Text provided =

=== Section Start ===

I’m not saying I need the world to go easy on me; I’m saying I need something to fucking do. Ever since I quit my job over two years ago, I have dabbled in just about everything my imagination could conjure up, and all with little to no success. I never thought that my main enemy in all of this would be fucking boredom. I don’t do well holding still. That’s why I built a pond and a garden. In fact, I’d be outside building another section if I hadn’t used up all my materials. It might be a vanity project (and a bit of a money pit), but at least it has measurable fucking results.
But make no mistake; I don’t wish I did anything any differently. If I were not afforded this stretch of time to feel low and sorry for myself, I would not have been given the chance to re-calibrate my thinking and look at my life in a more serious way. If I were immediately successful in any of the things I attempted to pursue, I would have remained immature and careless. Not that I believe I’m all grown up and will make a perfect adult from here on out, but I do believe that now that I have experienced the bottom, I will operate with a little more care in the future. Money doesn’t buy you a clue, nor does it do anything at all to promote reflection or advance maturation.
Besides, I have a house with everything I need. This period of thinking and planning and regrouping has all been made much less miserable by the fact that my home base is comfortable and spacious. I’ve wanted for nothing and have done my best to remind myself of that fact any time the self-pity gets too strong. Furthermore, I have been afforded the opportunity to focus on my health, and it certainly shows. I’m wearing my age much better these days, and I look forward to even greater strides once I extricate myself and my family from this godawful pollution.
So here is the point in the letter where I once again put a bow on the discussion. I’m actually surprised that something came out when I sat down to write, so now I’m feeling a little better about it all. Between this little activity and the three or four loads of laundry I will be doing before day’s end, I can feel a little bit better about playing video games and reading all day.
But the bow… yes, let’s get this bullshit over with.
Blah, blah, blah… what doesn’t kill you makes you stronger. Do unto others. Brush your greens and eat your teeth. Don’t count your chickens before they leap. In the name of the Sanford, the Son, and the Smells Like Teen Spirit.

=== Section End ===

Short-answer chart tasks =
=== Section Start ===

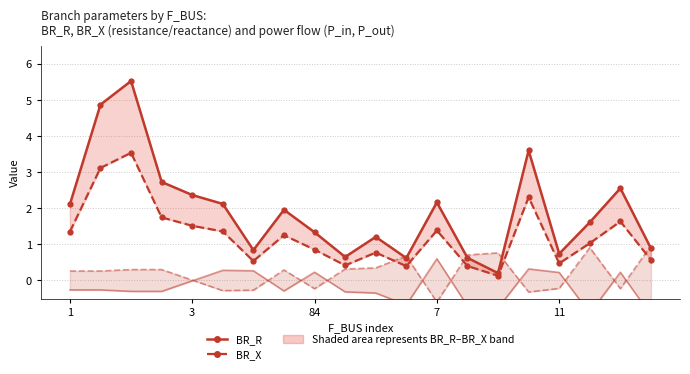

Which series has the largest total across all categories?

BR_R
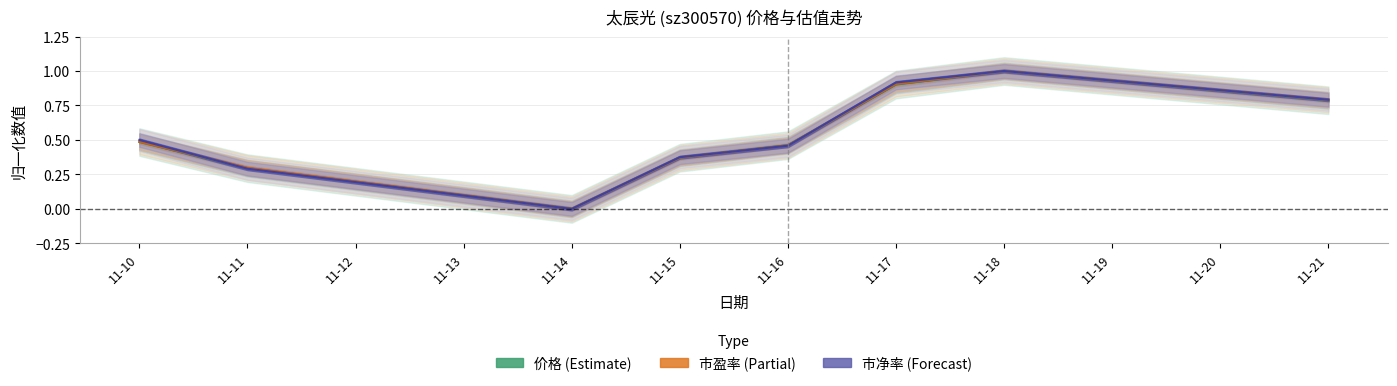

How many lines are shown in the chart?

3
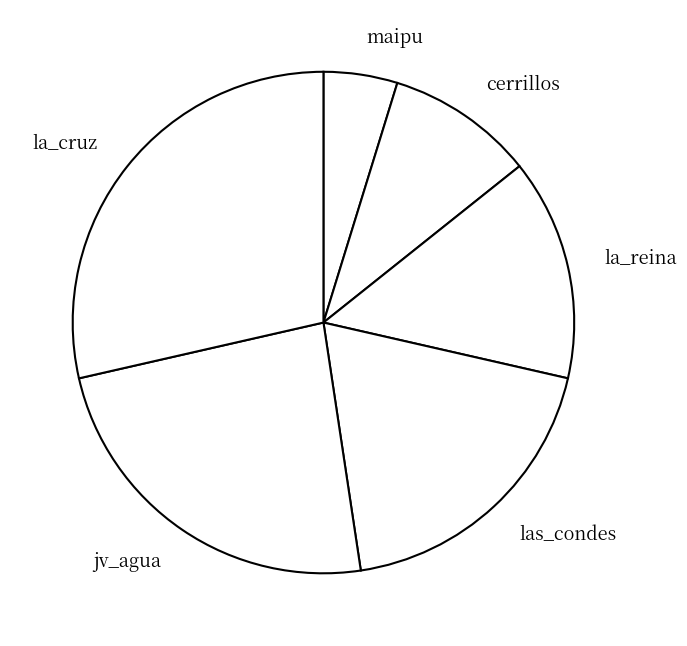

Which category has the smallest portion of the pie?

maipu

=== Section End ===

Questions on the material =
[a] Starting with "So here is the" and going on through "reading all day.", write out that part of the text again, swapping "video games" for "board games".
[b] Return every line of the records that contains the word "Which".
The text and the records were taken from unrelated sources.

Expected responses =
[a]
So here is the point in the letter where I once again put a bow on the discussion. I’m actually surprised that something came out when I sat down to write, so now I’m feeling a little better about it all. Between this little activity and the three or four loads of laundry I will be doing before day’s end, I can feel a little bit better about playing board games and reading all day.

[b]
Which series has the largest total across all categories?
Which category has the smallest portion of the pie?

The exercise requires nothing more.